- [Source records]
○ ○ ○

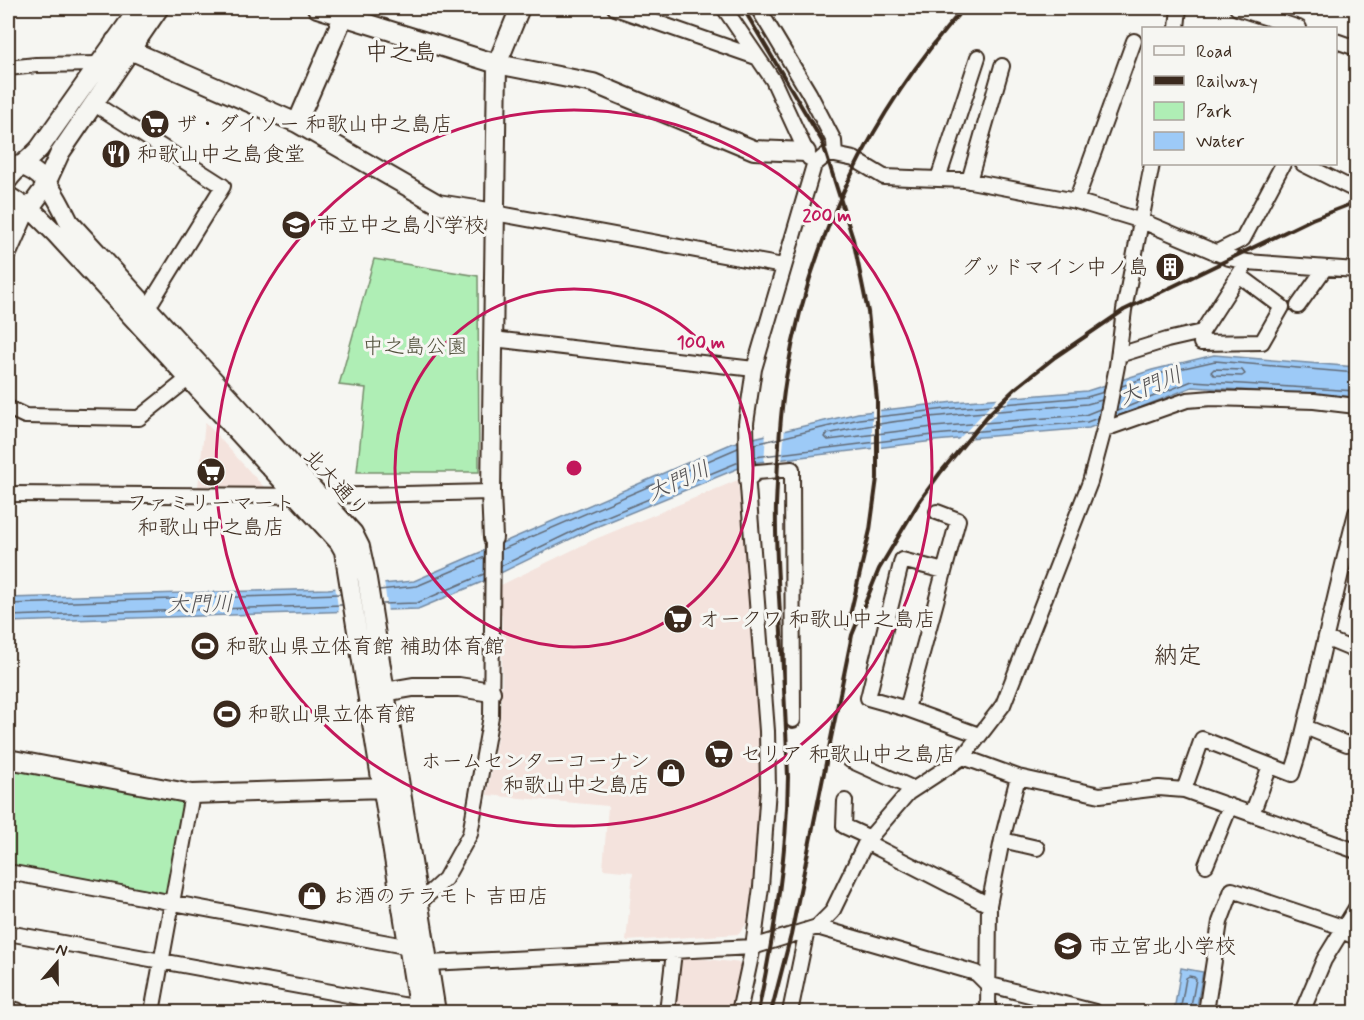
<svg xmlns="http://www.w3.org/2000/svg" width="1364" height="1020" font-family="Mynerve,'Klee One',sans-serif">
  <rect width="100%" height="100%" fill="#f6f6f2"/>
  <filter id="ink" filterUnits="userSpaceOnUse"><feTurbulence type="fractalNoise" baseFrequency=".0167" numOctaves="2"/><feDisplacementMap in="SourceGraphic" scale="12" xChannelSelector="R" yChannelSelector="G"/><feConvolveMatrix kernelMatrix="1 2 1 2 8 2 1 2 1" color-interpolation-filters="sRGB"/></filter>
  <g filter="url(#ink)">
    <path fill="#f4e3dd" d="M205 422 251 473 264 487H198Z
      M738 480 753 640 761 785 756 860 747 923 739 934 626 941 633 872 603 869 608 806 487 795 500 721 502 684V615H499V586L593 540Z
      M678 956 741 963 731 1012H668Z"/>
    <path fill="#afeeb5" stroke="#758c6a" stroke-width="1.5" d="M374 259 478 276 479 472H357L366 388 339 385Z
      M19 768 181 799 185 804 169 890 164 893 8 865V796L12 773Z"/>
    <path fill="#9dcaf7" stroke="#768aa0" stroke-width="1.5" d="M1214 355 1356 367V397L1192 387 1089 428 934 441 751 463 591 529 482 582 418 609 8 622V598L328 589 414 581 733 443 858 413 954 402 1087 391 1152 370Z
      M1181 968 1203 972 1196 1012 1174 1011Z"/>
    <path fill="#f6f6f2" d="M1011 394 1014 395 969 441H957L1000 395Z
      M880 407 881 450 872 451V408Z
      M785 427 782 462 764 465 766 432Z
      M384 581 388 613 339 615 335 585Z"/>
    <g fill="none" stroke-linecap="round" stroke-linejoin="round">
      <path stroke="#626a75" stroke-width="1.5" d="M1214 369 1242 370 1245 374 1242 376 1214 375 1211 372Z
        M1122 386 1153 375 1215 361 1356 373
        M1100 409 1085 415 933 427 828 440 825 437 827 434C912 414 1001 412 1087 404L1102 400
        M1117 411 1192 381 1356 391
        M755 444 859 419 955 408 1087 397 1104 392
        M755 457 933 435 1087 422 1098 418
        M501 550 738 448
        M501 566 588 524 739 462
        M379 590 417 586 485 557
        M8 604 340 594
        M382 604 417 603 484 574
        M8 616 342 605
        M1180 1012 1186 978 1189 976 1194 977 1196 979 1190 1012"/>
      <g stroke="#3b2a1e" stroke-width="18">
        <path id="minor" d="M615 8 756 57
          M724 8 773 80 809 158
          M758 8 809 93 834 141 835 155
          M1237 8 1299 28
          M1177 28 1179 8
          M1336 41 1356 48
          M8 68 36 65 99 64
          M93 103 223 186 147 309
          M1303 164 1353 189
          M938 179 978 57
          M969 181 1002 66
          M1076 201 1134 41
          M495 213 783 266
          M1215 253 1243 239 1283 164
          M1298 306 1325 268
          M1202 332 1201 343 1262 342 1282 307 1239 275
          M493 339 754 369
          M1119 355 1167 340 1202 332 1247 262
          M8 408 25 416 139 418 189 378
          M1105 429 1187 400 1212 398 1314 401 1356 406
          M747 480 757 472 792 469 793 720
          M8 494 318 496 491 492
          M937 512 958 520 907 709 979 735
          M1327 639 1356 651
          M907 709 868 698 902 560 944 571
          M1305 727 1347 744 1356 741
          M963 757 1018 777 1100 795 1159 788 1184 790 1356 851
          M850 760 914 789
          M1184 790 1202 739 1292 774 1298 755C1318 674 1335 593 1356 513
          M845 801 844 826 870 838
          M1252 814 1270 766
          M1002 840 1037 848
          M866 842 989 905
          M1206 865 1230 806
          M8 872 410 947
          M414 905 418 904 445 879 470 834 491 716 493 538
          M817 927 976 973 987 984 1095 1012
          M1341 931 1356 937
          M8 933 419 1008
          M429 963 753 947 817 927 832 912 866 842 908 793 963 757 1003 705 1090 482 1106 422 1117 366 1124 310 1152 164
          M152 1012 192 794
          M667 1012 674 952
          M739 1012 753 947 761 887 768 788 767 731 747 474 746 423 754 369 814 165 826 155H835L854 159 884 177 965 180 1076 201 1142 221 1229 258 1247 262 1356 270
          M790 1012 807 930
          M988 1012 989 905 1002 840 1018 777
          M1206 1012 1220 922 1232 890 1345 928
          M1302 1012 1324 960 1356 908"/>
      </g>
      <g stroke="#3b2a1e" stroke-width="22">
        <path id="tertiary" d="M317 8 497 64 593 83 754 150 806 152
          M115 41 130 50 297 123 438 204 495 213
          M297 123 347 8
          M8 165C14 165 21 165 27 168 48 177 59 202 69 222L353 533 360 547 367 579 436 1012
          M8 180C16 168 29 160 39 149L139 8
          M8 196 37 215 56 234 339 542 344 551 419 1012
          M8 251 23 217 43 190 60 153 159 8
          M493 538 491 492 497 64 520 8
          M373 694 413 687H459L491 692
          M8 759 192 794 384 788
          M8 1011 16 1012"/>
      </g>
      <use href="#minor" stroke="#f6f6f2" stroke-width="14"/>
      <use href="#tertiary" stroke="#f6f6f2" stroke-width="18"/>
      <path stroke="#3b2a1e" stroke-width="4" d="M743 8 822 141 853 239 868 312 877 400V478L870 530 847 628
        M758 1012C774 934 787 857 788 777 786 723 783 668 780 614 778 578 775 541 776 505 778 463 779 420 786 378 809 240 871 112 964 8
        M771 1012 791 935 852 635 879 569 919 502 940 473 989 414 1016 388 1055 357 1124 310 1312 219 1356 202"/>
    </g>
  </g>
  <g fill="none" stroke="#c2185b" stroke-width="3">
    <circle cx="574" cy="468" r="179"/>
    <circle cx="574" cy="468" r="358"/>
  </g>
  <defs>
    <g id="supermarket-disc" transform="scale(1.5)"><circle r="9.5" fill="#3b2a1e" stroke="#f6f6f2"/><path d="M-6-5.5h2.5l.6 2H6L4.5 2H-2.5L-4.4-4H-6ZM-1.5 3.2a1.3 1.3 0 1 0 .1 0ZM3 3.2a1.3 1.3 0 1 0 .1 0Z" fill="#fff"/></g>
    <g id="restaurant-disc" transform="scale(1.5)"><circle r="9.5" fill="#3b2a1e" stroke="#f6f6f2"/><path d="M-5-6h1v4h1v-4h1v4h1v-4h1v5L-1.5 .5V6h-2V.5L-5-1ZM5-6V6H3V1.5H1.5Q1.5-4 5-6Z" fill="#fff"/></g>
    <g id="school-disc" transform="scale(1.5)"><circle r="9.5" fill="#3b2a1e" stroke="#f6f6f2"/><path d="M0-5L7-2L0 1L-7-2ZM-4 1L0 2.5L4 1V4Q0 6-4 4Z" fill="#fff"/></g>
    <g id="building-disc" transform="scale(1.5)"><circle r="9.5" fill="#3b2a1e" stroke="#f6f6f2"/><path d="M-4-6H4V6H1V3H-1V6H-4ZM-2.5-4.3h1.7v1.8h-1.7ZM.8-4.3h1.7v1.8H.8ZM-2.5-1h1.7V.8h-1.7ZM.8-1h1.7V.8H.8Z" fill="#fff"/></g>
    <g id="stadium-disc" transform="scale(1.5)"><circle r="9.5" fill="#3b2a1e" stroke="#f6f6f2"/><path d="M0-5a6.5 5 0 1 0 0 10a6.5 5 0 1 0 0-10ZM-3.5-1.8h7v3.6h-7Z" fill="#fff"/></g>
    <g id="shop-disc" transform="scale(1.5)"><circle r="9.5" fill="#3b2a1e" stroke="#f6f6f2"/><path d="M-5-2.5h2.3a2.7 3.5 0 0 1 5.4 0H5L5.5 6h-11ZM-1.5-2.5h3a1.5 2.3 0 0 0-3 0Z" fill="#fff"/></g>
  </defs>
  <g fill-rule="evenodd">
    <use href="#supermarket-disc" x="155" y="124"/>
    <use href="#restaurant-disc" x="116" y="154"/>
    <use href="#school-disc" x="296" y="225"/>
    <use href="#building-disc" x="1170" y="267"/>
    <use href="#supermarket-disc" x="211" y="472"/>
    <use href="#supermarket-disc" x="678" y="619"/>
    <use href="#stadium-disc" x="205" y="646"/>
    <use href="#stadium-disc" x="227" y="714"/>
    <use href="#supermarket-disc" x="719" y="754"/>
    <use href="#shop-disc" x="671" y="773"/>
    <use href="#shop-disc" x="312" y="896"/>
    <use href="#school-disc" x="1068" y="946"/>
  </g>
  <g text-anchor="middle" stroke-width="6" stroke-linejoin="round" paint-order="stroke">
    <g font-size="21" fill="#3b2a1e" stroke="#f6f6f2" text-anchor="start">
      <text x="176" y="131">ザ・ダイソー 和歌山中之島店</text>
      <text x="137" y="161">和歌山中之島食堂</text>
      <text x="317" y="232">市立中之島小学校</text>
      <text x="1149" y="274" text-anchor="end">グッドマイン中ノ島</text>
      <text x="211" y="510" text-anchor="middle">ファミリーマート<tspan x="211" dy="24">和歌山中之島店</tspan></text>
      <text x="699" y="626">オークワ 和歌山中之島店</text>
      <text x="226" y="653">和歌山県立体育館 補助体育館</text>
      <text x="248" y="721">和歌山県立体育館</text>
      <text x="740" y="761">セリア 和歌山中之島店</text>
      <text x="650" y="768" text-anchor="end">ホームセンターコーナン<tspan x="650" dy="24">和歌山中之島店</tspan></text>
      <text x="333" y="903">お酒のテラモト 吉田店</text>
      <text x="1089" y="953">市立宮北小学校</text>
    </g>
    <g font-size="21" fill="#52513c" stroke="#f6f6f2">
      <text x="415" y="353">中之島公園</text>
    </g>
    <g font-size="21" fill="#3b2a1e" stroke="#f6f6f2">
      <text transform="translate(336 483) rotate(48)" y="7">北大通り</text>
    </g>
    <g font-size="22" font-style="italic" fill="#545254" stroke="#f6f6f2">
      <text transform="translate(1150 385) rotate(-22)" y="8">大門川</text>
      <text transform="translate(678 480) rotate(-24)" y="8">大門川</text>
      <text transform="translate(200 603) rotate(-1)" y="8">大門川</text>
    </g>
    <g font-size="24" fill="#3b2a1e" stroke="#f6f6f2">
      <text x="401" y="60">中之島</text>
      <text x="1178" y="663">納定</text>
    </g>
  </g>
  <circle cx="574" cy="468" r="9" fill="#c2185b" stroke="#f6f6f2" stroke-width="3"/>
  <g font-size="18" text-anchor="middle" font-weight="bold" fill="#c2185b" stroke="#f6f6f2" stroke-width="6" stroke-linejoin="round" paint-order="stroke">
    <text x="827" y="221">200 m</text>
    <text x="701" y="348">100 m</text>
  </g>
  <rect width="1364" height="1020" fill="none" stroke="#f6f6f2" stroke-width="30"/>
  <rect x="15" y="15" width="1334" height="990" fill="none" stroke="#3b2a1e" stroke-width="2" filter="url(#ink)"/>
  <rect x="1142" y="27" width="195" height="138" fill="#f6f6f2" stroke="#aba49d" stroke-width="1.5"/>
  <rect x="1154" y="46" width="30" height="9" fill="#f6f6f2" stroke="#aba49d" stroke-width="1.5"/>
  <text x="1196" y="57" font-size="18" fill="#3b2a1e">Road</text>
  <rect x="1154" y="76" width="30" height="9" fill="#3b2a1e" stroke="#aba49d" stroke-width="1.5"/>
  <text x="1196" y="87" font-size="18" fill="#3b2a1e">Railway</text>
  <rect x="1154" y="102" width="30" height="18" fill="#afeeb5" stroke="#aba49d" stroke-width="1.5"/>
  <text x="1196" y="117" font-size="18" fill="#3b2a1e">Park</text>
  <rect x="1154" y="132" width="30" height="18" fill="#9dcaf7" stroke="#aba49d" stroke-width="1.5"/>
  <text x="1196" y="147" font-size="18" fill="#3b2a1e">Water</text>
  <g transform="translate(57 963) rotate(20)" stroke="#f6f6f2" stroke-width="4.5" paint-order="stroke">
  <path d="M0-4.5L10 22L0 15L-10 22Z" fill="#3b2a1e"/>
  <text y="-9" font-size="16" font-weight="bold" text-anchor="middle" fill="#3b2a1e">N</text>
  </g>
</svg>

○ ○ ○

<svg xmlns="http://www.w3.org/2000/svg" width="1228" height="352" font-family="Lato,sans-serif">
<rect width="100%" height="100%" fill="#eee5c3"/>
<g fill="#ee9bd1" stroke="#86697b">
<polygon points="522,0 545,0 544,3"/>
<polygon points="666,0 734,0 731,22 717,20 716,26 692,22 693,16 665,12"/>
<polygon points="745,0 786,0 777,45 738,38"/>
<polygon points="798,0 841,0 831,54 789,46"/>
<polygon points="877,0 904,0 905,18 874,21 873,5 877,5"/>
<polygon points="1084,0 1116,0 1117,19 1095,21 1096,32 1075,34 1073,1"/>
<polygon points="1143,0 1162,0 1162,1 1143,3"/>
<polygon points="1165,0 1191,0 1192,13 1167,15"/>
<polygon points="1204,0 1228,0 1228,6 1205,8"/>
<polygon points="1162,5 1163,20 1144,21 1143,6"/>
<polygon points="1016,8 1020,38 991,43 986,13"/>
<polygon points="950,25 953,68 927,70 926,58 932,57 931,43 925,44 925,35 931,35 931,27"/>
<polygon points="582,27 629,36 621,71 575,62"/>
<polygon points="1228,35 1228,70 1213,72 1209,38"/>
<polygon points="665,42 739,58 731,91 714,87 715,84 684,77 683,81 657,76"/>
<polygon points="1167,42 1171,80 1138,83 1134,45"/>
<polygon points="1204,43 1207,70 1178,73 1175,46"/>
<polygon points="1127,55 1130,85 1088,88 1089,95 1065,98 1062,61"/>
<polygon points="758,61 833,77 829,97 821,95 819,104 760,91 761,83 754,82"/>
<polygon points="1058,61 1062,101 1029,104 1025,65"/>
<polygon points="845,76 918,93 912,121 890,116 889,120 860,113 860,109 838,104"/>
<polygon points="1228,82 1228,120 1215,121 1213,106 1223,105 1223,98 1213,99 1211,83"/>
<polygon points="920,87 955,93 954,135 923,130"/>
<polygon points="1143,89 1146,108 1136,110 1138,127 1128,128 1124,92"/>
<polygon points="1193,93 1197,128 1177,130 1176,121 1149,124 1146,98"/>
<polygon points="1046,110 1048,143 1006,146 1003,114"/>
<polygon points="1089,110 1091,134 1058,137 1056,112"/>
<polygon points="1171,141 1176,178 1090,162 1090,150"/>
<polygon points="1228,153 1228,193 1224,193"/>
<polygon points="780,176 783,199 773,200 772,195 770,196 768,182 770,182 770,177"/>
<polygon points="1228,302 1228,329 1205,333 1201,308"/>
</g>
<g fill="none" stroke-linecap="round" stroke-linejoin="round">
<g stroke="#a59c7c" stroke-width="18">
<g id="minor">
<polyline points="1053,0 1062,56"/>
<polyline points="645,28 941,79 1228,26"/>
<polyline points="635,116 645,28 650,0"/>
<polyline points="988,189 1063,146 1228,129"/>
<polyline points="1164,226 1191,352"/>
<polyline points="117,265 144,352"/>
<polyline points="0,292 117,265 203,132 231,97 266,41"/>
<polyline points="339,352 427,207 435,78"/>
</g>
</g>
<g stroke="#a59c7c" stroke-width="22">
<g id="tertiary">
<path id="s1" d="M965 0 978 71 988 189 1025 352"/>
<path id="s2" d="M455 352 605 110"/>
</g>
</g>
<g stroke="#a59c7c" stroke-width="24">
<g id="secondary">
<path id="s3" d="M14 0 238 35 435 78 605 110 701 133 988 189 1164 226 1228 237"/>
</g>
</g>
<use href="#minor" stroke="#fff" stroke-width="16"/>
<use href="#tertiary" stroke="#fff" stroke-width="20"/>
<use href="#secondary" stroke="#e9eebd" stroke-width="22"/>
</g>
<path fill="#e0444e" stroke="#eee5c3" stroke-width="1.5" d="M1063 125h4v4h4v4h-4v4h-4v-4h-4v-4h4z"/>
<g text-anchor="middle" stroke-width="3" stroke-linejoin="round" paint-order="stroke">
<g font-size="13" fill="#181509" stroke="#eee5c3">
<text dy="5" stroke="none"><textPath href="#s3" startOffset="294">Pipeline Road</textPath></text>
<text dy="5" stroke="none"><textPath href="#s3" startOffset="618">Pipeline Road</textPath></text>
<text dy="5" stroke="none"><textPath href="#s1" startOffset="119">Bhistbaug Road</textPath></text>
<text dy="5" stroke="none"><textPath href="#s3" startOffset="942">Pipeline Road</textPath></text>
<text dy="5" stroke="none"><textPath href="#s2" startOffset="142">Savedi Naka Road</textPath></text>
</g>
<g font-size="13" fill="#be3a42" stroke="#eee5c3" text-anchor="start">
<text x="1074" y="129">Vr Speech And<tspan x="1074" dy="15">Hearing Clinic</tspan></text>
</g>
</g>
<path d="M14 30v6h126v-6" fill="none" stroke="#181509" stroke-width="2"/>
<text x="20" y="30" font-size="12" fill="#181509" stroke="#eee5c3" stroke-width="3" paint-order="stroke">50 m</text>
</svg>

○ ○ ○

- [Task goal]
Tally the lines of the entries above that hold the word "linecap"; the number is the whole answer.

- [Task answer]
2